REQUIRED ACTION:
Each line of the records that holds "changes" should be shown in full.

INPUT FOR THIS TASK:

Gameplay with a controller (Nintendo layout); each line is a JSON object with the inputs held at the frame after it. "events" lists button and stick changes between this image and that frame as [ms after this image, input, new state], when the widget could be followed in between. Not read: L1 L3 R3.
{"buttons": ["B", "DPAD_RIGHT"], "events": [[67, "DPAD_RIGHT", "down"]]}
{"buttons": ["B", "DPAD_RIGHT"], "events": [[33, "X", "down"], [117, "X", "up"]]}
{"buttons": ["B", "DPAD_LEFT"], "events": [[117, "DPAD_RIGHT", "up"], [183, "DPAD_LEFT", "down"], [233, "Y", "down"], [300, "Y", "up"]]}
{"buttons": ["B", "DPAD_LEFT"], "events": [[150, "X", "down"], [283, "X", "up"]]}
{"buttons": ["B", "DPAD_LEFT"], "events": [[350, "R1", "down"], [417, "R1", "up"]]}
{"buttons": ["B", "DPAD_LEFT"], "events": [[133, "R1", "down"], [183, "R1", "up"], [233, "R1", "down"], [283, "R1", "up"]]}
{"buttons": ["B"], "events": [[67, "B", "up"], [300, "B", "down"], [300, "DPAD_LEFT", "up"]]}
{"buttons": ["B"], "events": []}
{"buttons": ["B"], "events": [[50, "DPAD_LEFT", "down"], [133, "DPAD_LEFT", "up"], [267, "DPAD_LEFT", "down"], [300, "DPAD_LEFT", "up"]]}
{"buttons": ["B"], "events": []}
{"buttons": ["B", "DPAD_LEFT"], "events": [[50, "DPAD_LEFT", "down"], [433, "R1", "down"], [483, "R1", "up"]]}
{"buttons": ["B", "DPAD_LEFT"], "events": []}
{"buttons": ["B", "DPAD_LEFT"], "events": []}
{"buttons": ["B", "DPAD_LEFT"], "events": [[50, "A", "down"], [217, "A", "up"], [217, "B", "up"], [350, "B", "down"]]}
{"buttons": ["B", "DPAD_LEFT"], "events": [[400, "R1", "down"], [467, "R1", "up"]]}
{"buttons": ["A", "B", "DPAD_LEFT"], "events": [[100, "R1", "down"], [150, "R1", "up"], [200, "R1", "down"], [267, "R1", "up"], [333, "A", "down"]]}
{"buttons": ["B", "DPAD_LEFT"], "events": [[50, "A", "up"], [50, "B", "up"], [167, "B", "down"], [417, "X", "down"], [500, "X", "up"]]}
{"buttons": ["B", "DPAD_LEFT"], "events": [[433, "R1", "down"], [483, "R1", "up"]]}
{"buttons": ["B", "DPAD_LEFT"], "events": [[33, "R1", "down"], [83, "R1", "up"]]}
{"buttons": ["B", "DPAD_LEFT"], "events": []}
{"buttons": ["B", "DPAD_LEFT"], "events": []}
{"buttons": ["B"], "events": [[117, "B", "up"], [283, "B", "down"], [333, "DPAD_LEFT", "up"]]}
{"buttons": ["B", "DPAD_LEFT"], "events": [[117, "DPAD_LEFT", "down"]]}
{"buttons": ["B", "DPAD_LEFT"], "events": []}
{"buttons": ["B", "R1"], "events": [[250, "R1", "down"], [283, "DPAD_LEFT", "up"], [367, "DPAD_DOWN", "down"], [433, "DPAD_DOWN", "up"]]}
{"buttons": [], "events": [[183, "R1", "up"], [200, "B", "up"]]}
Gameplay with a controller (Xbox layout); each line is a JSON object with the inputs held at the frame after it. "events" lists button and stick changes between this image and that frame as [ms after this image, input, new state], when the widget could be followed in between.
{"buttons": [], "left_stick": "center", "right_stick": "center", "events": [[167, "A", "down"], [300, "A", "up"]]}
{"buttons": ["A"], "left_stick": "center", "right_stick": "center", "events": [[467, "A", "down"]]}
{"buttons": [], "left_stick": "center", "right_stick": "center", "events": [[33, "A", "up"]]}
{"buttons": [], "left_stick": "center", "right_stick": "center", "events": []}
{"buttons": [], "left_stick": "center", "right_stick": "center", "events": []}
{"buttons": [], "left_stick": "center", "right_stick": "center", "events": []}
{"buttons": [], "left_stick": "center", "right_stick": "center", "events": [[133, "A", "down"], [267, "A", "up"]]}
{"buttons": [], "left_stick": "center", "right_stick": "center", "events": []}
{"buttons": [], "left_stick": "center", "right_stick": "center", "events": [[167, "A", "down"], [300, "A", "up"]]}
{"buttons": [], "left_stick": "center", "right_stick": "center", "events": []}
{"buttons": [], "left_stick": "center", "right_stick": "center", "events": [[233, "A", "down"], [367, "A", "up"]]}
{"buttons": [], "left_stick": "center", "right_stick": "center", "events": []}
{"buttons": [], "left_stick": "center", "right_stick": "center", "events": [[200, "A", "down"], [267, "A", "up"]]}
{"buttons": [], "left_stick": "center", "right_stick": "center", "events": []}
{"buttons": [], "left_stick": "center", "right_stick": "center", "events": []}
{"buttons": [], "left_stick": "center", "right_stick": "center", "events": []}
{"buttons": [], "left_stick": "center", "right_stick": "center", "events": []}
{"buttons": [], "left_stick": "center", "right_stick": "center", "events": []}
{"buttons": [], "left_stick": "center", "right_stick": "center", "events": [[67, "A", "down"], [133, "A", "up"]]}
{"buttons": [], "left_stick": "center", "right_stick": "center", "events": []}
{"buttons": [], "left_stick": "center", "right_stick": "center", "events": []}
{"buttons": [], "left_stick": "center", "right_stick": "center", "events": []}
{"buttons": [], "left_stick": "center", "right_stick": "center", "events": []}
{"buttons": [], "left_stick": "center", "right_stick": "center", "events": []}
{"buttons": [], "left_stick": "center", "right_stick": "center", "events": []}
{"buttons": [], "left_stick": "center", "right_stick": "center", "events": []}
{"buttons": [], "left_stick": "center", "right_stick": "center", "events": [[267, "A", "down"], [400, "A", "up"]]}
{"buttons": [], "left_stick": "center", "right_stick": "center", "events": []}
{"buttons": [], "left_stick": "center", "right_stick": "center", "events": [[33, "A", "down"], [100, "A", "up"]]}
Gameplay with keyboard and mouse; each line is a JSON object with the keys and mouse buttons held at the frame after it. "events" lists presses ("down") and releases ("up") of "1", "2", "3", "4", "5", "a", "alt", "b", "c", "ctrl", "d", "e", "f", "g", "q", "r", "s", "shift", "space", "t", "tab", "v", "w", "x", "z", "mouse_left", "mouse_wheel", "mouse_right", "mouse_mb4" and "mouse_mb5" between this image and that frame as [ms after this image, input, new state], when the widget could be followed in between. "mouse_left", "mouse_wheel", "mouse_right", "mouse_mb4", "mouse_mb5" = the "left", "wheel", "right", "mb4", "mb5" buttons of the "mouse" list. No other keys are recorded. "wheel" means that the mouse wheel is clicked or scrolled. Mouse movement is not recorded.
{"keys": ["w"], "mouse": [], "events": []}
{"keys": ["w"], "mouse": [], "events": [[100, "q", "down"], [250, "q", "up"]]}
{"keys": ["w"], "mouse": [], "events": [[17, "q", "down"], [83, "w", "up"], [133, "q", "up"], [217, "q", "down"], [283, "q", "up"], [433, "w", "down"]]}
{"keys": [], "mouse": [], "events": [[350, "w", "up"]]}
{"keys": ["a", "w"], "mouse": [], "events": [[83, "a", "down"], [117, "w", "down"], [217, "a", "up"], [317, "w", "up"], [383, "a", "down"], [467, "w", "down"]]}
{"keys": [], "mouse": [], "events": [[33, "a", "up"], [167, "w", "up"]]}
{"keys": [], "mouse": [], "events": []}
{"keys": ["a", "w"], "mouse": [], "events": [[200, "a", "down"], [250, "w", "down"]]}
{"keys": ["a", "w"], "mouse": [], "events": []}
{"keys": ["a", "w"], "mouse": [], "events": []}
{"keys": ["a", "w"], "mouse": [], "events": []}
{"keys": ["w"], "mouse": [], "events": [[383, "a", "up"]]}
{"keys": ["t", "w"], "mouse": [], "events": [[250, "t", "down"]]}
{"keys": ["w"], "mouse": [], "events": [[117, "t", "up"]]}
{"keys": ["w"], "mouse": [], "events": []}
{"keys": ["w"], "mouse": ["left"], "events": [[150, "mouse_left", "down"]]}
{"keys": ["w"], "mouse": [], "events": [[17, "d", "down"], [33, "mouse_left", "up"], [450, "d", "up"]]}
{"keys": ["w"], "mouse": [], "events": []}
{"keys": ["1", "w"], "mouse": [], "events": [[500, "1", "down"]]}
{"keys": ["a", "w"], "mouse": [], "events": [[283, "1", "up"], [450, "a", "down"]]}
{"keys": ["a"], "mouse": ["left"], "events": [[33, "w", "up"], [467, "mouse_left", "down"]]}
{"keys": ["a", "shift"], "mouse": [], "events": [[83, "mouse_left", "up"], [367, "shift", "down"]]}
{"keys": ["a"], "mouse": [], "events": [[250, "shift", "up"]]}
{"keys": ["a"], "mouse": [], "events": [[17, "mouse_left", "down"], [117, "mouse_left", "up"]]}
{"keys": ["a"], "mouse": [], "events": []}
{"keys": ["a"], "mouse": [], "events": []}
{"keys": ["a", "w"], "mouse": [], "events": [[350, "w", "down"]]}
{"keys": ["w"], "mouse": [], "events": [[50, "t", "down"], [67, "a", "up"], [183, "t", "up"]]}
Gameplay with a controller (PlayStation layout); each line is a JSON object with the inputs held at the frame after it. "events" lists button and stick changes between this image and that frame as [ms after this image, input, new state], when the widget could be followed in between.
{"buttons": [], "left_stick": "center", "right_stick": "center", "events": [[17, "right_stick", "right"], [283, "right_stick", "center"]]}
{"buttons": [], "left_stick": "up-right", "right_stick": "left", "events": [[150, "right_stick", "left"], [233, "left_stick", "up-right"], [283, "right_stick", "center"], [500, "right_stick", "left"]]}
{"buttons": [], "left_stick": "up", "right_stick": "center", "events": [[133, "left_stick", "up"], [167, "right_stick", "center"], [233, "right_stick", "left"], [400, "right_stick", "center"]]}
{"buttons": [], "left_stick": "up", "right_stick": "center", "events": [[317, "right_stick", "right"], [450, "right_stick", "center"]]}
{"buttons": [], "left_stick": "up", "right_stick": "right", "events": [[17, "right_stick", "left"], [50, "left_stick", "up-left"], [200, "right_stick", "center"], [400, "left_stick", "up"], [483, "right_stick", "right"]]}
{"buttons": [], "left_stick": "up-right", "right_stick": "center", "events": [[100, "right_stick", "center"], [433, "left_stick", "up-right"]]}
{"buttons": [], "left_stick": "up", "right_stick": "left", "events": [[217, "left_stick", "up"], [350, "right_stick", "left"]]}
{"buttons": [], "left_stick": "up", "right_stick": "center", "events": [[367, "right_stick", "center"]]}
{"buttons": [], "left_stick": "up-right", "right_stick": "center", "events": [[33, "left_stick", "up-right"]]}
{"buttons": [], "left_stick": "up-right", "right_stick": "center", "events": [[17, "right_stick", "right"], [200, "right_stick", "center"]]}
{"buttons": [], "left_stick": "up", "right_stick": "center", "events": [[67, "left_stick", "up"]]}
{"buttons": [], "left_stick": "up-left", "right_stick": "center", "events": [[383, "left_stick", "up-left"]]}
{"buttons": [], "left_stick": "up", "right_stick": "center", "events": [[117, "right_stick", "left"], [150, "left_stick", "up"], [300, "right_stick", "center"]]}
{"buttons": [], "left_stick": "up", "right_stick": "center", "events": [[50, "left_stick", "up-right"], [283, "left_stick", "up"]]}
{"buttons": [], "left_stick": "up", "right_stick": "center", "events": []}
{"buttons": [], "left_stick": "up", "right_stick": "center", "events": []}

SOLUTION TO THIS PROBLEM:
Gameplay with a controller (Nintendo layout); each line is a JSON object with the inputs held at the frame after it. "events" lists button and stick changes between this image and that frame as [ms after this image, input, new state], when the widget could be followed in between. Not read: L1 L3 R3.
Gameplay with a controller (Xbox layout); each line is a JSON object with the inputs held at the frame after it. "events" lists button and stick changes between this image and that frame as [ms after this image, input, new state], when the widget could be followed in between.
Gameplay with a controller (PlayStation layout); each line is a JSON object with the inputs held at the frame after it. "events" lists button and stick changes between this image and that frame as [ms after this image, input, new state], when the widget could be followed in between.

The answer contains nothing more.